Can’t be that rare if the FAA issued an AD on the keyed switches. Unless it’s been rescinded, the AD requires you to test the switch every so many hours.
 
It's not usually the switch that fails. It's the P-leads themselves where they connect to the mags. Vibration fatigues the wires and their strands break one at a time until the lead gets so floppy that it breaks altogether. This normally happens in flight, after the runup mag checks, so the mag check is no guarantee that the system is still shutting things off after the flight. So the quick switch-off at idle is to make sure those leads are still intact and working and the mags are both dead.

During inspections I have frequently found P-leads ready to break off, their strands all frayed and a couple or three left (out of 15 or whatever).

That's what I thought.... and what I'm checking for by switching the mags off one at a time before shutting down.

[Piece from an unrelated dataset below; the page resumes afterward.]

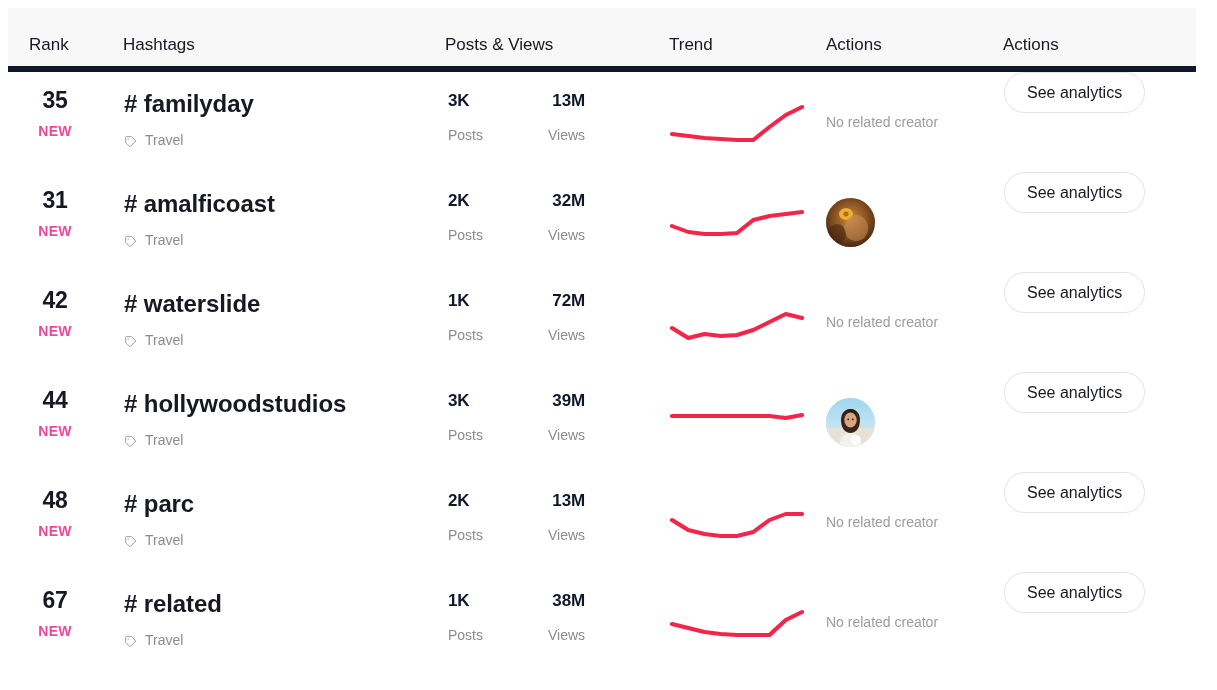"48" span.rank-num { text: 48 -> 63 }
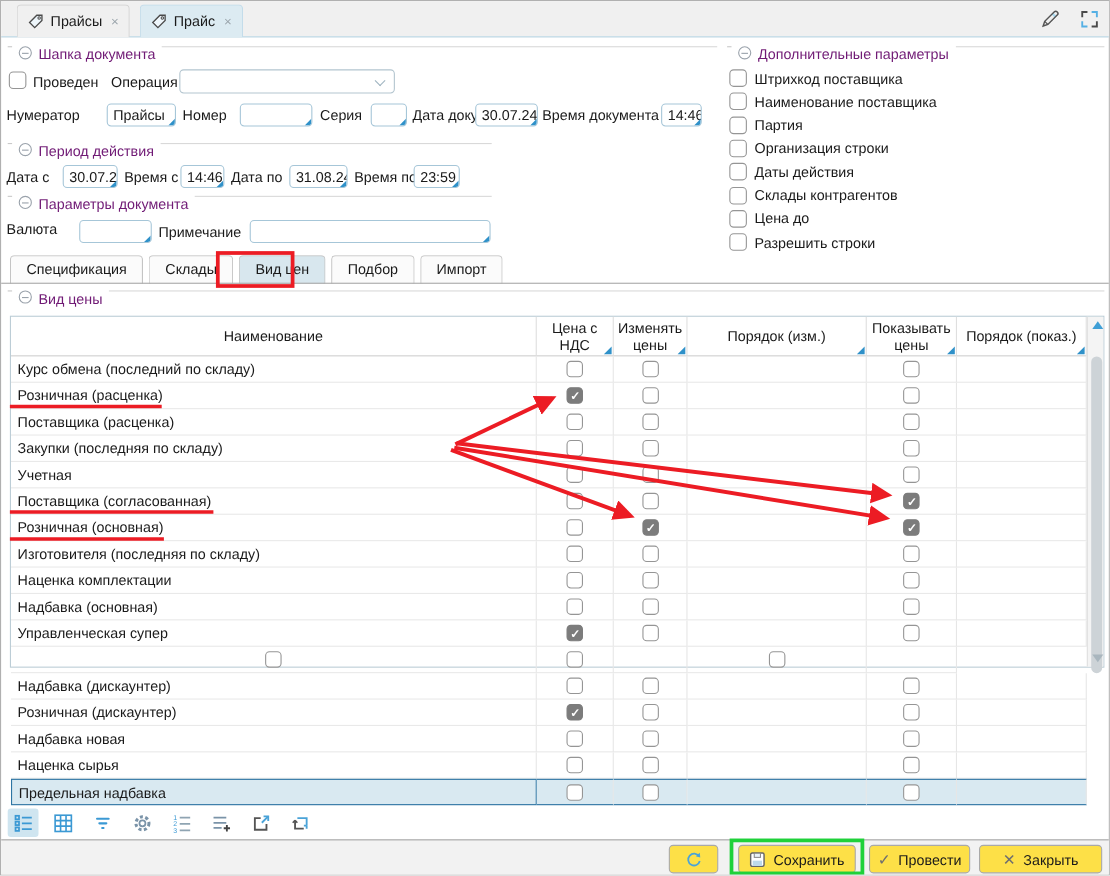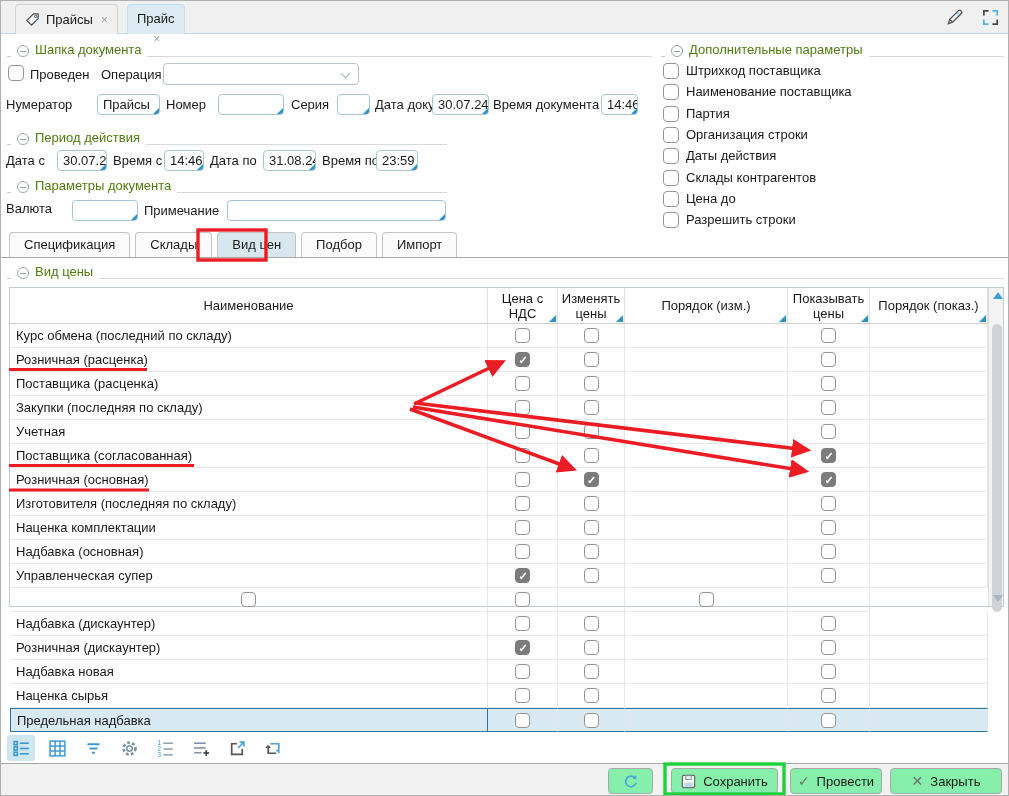"Прайс" div.wtab { flex-direction: column -> none }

The only thing that wouldn't check is the key switch itself.
 
There is a Bendix mag switch AD that address this same issue.
That one hit our 172M years ago. I'd swear the IA used a pliers on the key to get it to go left past the OFF enough to get the engine to relight.
ht.
 
I have taught my flight students from day #1 to always do a "hot mag" check just prior to engine shut-down. The only caveat is to make sure the engine is at idle rpm and the check is done FAST to avoid backfire. I tell the students that this is different than the mag check on engine run-up which is really to check mag and plug operation.
 
Discovering an ungrounded mag is a rare event. Checking after inspections is about the only time I do this check. Teaching this to primary students is asking for a damaged exhaust.

Not if you teach them correctly. LOL.
 
SO how many of you regularly check the grounding of your mags?
....and how do you go about it?

Every flight. I turn the key to "Off."

The Stromberg's mixture control doesn't have enough range to starve the engine to kill it. So I shut the engine down with the mags. If the grounding is broken on one or both, I'll need to shut off the fuel valve to kill the engine.

Ron Wanttaja
 
The reason to not shut both mags off is that the engine will continue to draw fuel from the carb and then pump that fuel out the exhaust. When you turn the ignition back on, that fuel will almost certainly combust, which can cause exhaust cracks, especially inside the muffler/ heat exchanger. That's the reason we kill the engine using mixture instead of just switching off the ignition off like a car. Cars don't have delicate heat exchangers in the exhaust, nor do they have heavy propellers hanging off the nose of the crank, so they don't turn long after shutting the engine off.

I had a '46 Willys Jeep as a teenager. One of the clamps that held the exhaust pipes to the muffler wasn't too tight. I'd turn off the ignition while the car was rolling, then turn it back on. Most of the time there'd be a big backfire. Most of the time, it would blow the exhaust pipe out of the muffler and I'd be driving with straight pipes.....

Ron Wanttaja
 
I think perhaps I am missing something. Why does the mag check require a quick ignition off-on? Why not simply turn it off?
 
I think perhaps I am missing something. Why does the mag check require a quick ignition off-on? Why not simply turn it off?
I like to burn all the fuel so even if the mags are switched on accidentally it's less likely to start if you move the prop.